Material provided Start Marker

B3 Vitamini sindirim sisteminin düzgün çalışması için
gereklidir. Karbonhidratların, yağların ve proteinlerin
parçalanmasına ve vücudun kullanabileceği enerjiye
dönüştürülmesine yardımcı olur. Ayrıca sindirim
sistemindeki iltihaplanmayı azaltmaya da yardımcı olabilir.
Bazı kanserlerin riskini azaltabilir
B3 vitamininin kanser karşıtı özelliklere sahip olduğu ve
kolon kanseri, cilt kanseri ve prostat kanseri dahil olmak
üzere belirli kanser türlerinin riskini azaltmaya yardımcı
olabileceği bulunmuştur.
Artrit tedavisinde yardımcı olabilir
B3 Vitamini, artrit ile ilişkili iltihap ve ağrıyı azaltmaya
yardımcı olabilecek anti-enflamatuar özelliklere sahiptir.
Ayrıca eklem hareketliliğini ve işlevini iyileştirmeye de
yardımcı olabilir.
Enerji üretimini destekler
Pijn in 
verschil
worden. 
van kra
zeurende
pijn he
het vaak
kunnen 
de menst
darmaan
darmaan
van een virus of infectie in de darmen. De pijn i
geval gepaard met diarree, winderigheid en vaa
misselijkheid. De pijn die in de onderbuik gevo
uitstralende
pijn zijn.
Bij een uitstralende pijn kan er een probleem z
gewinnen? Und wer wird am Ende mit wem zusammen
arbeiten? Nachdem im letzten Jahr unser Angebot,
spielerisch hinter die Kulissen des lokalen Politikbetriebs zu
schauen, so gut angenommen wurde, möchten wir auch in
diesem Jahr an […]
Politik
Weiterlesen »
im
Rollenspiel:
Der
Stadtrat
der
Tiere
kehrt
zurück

Material provided End Marker
Material provided Start Marker

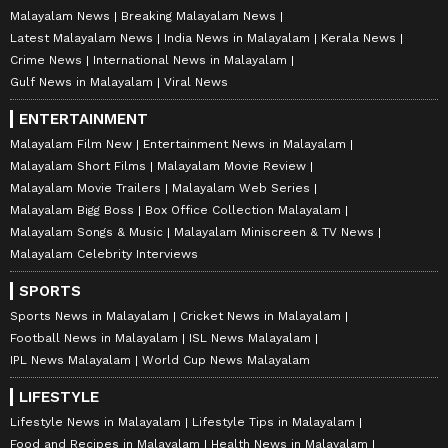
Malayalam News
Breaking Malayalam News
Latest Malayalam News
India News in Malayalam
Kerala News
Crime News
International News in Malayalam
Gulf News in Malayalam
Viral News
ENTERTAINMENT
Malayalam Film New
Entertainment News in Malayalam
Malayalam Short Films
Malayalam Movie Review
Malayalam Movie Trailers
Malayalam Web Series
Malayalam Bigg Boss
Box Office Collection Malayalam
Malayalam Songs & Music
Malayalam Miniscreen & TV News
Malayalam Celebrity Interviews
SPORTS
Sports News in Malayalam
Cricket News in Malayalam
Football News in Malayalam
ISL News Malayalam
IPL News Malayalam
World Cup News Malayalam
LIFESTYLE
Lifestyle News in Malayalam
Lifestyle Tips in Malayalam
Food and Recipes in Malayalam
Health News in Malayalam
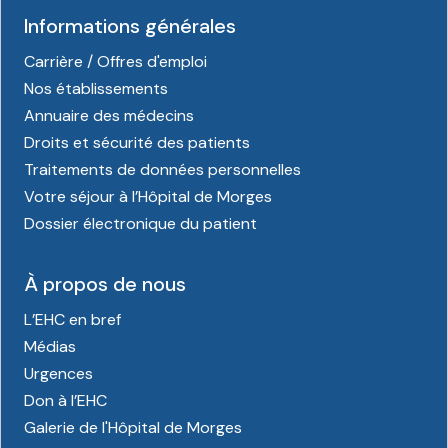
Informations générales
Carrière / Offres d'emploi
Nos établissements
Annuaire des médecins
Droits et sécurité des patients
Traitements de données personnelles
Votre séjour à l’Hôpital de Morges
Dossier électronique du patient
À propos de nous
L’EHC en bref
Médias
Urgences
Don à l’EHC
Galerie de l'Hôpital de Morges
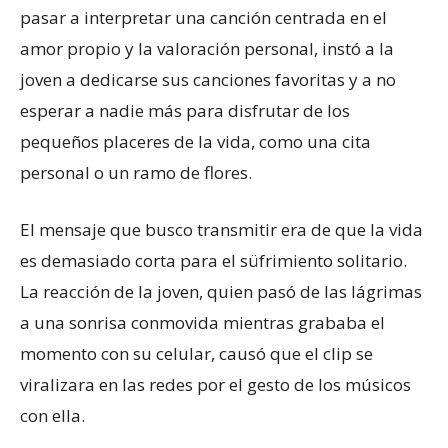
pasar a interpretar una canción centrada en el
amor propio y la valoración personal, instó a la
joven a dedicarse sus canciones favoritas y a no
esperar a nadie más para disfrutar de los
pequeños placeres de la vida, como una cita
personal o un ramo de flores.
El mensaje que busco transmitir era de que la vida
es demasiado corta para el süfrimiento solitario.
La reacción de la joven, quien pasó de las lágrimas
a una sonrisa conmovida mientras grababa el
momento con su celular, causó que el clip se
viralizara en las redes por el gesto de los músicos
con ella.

Material provided End Marker

Transcribe exactly the lines above, beginning at the one with "IPL News Malayalam" and going up to and including the one with "pequeños placeres de la vida, como una cita". Pictures do not belong in the copy.

Output for this task:
IPL News Malayalam
World Cup News Malayalam
LIFESTYLE
Lifestyle News in Malayalam
Lifestyle Tips in Malayalam
Food and Recipes in Malayalam
Health News in Malayalam
Informations générales
Carrière / Offres d'emploi
Nos établissements
Annuaire des médecins
Droits et sécurité des patients
Traitements de données personnelles
Votre séjour à l’Hôpital de Morges
Dossier électronique du patient
À propos de nous
L’EHC en bref
Médias
Urgences
Don à l’EHC
Galerie de l'Hôpital de Morges
pasar a interpretar una canción centrada en el
amor propio y la valoración personal, instó a la
joven a dedicarse sus canciones favoritas y a no
esperar a nadie más para disfrutar de los
pequeños placeres de la vida, como una cita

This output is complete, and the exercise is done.